PROBLEM TO SOLVE:
From the passage on affordability below, copy the stretch from "Affordability begins with" through "and use it." word for word.

EXCERPT PROVIDED:

In reality, affordability is a multi-dimensional system shaped by when people pay, where they access services, how pricing fits into their lives, and how long that value can be sustained. Brands that understand this move beyond discounting and build deeper, lasting relevance.

When pricing matters

Affordability begins with timing. In Uganda, income is rarely predictable or evenly distributed. Consumers earn and spend in cycles, which means rigid monthly commitments can feel inaccessible even when the total cost is reasonable.

Flexible timing models make a critical difference. Weekly subscriptions, pay-as-you-go options, or staggered payment structures allow customers to align spending with cash flow. This transforms affordability from a fixed price point into something more practical: a product that fits the rhythm of everyday life.

If pricing does not match when people can pay, it will not feel affordable, regardless of how low it is.

Where pricing matters

Affordability is also determined by access. It is not just about how much something costs, but how easily a customer can pay for and use it.

DATA RECORDS:
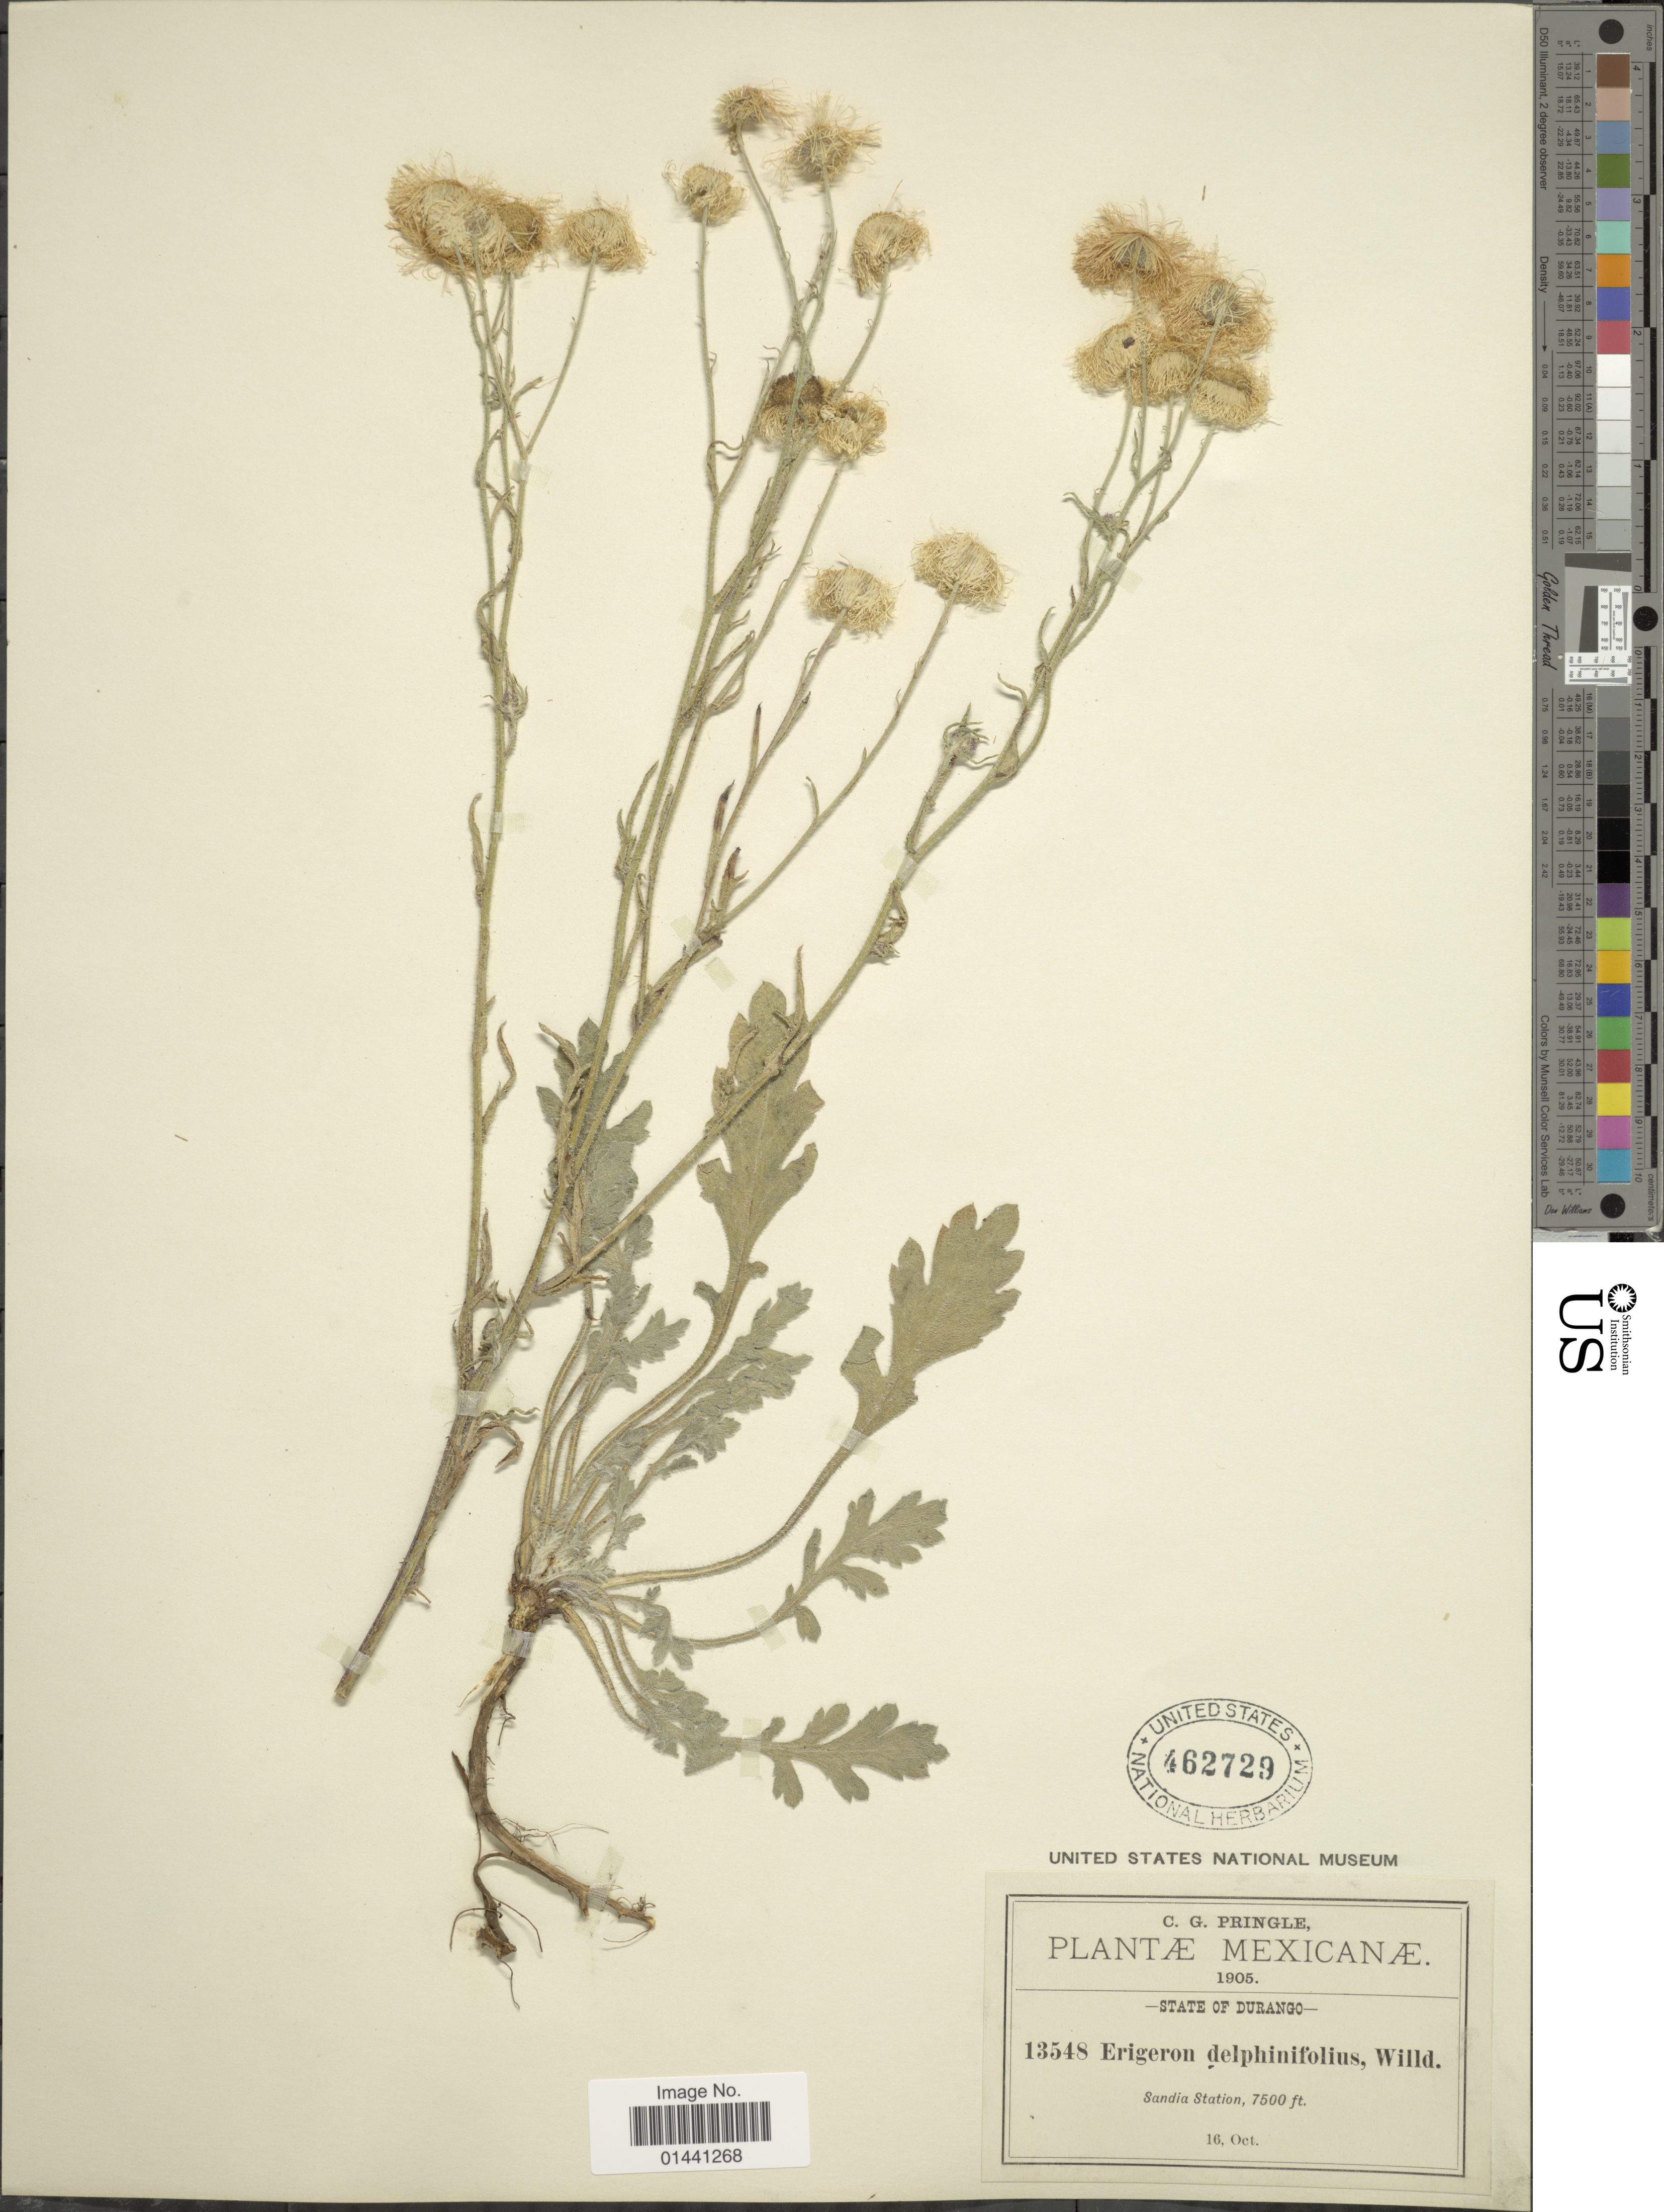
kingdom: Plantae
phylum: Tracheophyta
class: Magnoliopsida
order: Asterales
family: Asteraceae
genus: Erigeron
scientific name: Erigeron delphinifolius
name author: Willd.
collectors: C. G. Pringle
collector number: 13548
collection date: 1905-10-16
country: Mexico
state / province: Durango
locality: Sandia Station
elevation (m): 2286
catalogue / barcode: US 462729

SOLUTION:
Affordability begins with timing. In Uganda, income is rarely predictable or evenly distributed. Consumers earn and spend in cycles, which means rigid monthly commitments can feel inaccessible even when the total cost is reasonable.

Flexible timing models make a critical difference. Weekly subscriptions, pay-as-you-go options, or staggered payment structures allow customers to align spending with cash flow. This transforms affordability from a fixed price point into something more practical: a product that fits the rhythm of everyday life.

If pricing does not match when people can pay, it will not feel affordable, regardless of how low it is.

Where pricing matters

Affordability is also determined by access. It is not just about how much something costs, but how easily a customer can pay for and use it.